SECÇÃO DE TEXTO:

——————

Quarteira
De modesta aldeia piscatória até aos anos 1970, Quarteira passou a sede de um dos maiores empreendimentos turísticos privados da Europa: Vilamoura. É uma freguesia faccionada e isso vê-se: nos prédios com muitos andares e fachadas por pintar que contrastam com reluzentes moradias geminadas; nos diferentes idiomas — do inglês ao bengali, as misturas podem ser muitas — que ecoam pelas ruas; na diversidade de negócios locais, com mercados em que os preços ainda se regateiam e lojas onde um perfume pode custar centenas de euros; e nos diferentes sentimentos de pertença de quem a habita.

——————

SECÇÃO DE DADOS:
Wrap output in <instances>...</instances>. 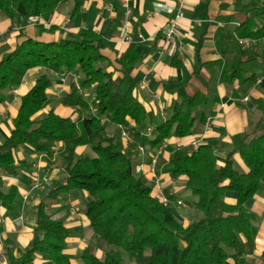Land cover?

——————

INSTRUÇÕES DA TAREFA:
Responda às perguntas seguintes com base no texto sobre Quarteira.
(a) Até que década foi Quarteira uma modesta aldeia piscatória?
(b) Qual é o nome do empreendimento turístico privado de que Quarteira passou a ser sede?
(c) Que dois idiomas são citados como limites da variedade de línguas que ecoam pelas ruas?

SOLUÇÃO COMPLETA:
(a) Quarteira foi uma modesta aldeia piscatória até aos anos 1970.
(b) O empreendimento chama-se Vilamoura.
(c) Os idiomas citados são o inglês e o bengali.